[The data]
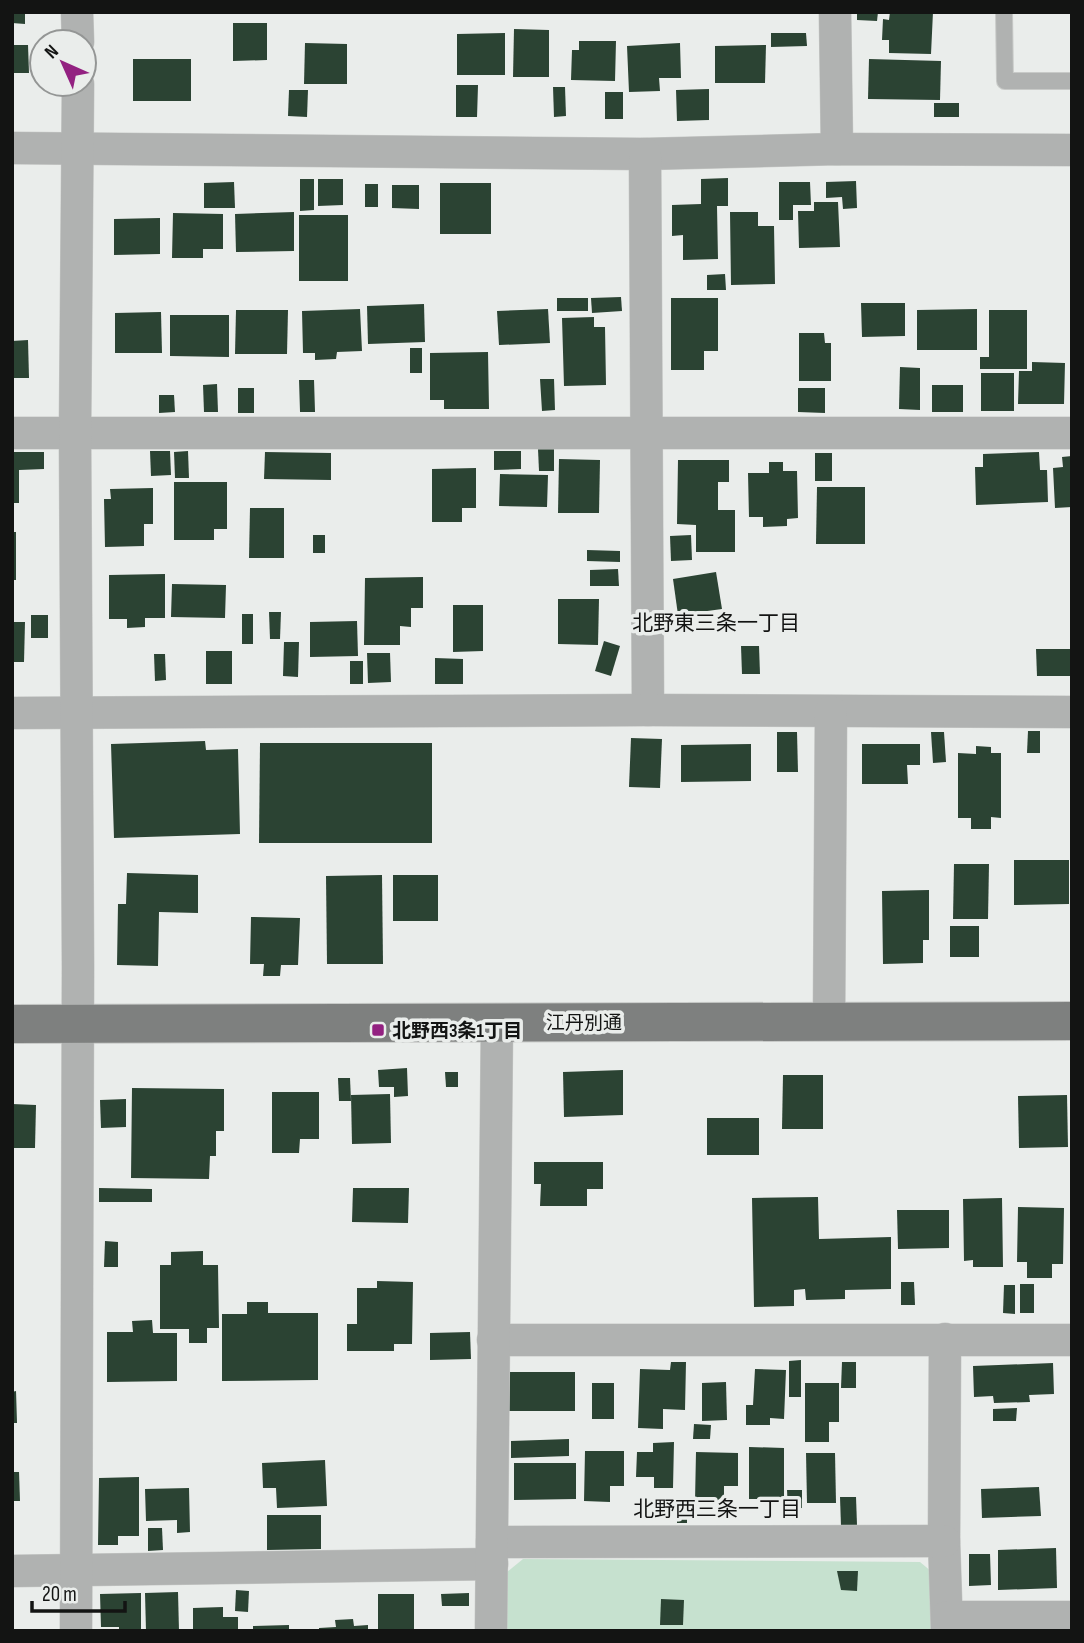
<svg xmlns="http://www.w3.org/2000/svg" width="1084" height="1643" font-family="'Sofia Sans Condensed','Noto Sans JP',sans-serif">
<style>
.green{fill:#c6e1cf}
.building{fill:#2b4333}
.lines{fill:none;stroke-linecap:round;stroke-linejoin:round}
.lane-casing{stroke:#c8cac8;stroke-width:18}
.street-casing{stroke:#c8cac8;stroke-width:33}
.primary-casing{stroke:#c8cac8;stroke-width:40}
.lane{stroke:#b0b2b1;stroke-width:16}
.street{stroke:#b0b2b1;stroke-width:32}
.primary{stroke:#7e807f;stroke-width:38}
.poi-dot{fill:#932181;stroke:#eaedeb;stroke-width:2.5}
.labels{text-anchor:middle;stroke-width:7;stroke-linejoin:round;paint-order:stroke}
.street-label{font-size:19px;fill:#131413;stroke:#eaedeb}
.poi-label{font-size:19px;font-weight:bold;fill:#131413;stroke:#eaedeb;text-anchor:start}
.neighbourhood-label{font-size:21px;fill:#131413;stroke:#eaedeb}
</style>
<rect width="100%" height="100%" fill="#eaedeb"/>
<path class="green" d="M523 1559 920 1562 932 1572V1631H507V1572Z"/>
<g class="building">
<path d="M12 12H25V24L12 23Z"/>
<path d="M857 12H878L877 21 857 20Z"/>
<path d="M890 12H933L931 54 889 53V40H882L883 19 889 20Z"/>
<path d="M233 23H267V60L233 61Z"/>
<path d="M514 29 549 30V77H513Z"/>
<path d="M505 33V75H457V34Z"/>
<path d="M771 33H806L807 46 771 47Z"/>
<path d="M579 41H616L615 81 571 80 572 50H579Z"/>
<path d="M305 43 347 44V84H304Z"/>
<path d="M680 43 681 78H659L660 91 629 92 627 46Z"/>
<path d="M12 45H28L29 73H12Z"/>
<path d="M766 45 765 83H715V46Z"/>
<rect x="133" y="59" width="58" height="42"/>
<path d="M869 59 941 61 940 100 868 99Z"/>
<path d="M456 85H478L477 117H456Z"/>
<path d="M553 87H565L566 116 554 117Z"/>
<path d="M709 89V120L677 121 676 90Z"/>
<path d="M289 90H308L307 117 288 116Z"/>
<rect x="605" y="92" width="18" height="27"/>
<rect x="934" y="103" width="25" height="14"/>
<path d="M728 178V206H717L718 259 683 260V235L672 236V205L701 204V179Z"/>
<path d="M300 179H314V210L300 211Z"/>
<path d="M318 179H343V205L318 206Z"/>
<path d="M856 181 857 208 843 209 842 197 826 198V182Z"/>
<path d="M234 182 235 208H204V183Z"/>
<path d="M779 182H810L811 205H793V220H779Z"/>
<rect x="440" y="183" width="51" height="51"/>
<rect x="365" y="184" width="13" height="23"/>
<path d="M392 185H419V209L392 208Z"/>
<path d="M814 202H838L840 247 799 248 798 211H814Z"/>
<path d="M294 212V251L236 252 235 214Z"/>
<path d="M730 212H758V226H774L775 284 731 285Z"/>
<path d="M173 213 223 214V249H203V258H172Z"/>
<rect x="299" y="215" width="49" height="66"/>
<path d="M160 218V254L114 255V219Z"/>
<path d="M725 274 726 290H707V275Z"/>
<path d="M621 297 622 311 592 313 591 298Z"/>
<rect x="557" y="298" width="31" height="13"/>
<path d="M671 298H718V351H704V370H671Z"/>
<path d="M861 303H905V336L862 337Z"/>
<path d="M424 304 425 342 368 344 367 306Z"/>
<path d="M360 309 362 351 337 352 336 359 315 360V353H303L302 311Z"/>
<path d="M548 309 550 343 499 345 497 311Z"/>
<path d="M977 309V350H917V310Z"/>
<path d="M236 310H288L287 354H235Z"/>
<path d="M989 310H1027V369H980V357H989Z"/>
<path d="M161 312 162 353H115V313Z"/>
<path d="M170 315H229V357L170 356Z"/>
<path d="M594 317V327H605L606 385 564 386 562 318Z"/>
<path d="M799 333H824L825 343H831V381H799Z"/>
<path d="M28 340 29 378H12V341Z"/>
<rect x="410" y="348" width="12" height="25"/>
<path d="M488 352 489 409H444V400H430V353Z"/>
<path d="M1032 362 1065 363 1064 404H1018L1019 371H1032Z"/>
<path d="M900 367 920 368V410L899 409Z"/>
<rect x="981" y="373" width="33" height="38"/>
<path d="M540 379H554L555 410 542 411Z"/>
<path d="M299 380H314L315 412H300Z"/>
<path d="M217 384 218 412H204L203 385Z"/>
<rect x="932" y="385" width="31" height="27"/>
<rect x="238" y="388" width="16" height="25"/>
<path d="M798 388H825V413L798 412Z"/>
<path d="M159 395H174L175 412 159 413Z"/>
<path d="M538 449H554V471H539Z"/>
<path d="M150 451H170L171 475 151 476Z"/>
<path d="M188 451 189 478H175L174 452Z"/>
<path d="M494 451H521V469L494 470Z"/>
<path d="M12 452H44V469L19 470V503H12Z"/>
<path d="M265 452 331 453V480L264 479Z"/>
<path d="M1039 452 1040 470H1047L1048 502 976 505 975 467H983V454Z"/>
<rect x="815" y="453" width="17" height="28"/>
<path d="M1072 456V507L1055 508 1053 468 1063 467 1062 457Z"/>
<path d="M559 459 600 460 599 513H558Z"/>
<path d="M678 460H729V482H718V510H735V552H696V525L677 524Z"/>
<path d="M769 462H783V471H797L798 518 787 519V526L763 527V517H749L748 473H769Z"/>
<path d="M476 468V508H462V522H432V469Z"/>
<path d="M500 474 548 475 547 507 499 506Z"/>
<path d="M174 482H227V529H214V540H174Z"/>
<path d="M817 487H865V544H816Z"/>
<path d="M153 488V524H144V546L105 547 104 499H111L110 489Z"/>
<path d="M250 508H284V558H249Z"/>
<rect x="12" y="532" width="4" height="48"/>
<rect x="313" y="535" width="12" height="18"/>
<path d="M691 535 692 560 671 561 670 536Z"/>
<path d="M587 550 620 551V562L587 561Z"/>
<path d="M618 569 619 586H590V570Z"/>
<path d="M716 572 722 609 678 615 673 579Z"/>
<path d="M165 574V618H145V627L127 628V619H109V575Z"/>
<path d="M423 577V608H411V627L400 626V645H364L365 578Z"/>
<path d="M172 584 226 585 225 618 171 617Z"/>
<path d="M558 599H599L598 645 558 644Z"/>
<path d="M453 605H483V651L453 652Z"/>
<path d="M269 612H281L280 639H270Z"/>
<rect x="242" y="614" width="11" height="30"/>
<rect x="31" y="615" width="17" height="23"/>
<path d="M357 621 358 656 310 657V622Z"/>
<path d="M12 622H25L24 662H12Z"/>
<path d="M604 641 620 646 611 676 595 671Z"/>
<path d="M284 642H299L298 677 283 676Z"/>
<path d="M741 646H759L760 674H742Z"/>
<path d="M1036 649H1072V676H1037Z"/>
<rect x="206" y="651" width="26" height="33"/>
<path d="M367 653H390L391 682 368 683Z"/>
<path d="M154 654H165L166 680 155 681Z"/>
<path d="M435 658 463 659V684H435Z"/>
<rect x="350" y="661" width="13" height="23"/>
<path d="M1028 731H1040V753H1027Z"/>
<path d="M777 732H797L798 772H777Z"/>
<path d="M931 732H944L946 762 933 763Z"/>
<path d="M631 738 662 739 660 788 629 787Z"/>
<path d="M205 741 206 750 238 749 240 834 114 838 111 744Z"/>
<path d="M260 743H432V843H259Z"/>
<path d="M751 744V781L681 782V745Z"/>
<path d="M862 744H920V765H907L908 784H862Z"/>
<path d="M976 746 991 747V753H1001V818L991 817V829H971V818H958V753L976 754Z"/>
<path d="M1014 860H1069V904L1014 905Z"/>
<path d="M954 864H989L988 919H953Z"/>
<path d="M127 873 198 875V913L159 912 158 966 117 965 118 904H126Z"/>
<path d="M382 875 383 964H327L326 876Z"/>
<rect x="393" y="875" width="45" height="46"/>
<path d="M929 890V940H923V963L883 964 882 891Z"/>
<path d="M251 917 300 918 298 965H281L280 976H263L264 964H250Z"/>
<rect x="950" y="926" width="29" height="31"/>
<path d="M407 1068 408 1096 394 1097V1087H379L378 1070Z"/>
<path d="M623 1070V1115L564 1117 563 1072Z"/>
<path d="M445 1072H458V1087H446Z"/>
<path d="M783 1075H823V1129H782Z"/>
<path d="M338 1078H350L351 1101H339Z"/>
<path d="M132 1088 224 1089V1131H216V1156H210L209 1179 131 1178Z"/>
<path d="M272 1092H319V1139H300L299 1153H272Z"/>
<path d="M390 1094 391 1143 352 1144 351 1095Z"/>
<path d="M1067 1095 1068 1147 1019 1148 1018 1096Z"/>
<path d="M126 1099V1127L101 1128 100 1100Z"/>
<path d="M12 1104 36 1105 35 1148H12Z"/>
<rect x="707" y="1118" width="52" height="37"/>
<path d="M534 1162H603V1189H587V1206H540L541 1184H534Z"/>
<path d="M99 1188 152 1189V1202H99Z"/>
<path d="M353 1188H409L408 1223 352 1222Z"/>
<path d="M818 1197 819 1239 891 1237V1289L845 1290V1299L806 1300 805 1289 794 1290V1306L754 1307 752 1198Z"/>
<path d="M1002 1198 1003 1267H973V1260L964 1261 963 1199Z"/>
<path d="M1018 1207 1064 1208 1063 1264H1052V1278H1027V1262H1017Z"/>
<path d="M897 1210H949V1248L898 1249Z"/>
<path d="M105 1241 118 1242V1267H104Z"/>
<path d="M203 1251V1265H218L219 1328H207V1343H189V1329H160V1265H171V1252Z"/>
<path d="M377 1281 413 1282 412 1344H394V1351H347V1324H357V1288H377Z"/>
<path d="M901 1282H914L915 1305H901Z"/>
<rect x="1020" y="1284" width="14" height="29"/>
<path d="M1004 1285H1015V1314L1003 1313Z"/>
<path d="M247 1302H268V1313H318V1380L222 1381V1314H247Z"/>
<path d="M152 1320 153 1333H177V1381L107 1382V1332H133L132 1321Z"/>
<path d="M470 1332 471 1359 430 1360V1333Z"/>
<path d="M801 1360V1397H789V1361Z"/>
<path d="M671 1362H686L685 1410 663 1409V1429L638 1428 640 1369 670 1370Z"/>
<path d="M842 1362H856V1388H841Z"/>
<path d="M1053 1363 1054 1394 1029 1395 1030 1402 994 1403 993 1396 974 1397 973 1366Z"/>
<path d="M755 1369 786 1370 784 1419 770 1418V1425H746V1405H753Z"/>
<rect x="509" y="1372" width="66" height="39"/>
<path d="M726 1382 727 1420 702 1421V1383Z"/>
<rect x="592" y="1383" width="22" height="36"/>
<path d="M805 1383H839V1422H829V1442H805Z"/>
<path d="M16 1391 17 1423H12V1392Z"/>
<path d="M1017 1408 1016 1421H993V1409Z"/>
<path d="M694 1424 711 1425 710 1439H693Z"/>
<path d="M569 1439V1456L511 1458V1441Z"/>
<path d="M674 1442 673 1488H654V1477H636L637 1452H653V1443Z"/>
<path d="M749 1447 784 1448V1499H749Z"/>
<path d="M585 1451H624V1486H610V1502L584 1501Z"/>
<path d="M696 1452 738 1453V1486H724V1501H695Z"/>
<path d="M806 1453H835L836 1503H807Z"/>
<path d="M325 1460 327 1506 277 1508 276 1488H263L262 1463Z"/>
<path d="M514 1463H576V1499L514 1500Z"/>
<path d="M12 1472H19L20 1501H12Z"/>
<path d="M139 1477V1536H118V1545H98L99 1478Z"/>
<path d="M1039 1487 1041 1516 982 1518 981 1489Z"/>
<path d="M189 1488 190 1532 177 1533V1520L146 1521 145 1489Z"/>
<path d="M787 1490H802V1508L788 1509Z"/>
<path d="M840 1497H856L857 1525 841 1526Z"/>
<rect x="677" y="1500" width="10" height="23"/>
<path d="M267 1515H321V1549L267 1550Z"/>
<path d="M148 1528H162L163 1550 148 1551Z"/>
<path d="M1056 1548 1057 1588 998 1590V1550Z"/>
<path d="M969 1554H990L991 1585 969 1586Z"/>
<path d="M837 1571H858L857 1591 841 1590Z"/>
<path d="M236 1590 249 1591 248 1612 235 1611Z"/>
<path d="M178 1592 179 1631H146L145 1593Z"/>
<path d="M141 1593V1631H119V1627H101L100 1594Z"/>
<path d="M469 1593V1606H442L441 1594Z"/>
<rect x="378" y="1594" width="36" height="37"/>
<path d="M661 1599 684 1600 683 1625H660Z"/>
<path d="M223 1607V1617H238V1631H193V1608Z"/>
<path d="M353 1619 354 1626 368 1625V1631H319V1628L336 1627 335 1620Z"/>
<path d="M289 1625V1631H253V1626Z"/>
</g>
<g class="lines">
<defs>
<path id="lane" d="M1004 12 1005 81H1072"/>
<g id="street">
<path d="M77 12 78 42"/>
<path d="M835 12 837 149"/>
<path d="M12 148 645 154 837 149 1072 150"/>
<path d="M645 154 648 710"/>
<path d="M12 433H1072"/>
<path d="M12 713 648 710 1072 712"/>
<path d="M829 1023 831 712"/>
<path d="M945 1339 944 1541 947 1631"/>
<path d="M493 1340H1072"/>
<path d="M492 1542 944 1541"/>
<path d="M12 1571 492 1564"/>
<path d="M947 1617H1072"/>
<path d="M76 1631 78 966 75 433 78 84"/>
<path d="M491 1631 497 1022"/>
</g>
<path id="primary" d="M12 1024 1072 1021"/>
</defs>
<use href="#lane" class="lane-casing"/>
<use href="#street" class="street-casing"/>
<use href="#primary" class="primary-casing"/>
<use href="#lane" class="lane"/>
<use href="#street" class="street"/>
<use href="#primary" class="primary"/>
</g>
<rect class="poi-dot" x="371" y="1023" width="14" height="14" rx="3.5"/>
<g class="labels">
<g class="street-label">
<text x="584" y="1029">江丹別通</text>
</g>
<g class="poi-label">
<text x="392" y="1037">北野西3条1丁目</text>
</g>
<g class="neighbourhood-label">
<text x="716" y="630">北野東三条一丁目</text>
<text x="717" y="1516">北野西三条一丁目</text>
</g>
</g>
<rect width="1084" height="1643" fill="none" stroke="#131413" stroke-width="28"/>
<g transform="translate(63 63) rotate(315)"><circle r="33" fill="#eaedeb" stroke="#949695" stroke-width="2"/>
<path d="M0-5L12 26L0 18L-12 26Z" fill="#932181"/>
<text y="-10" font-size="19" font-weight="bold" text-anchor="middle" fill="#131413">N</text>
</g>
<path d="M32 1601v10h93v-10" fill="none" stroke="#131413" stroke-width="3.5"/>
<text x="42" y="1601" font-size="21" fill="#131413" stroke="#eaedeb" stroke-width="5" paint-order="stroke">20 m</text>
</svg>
[/The data]
● What the exercise asks
Find the lines of the listing that contain the string "labels" and give how many there are, with no other words.

● Exercise output
2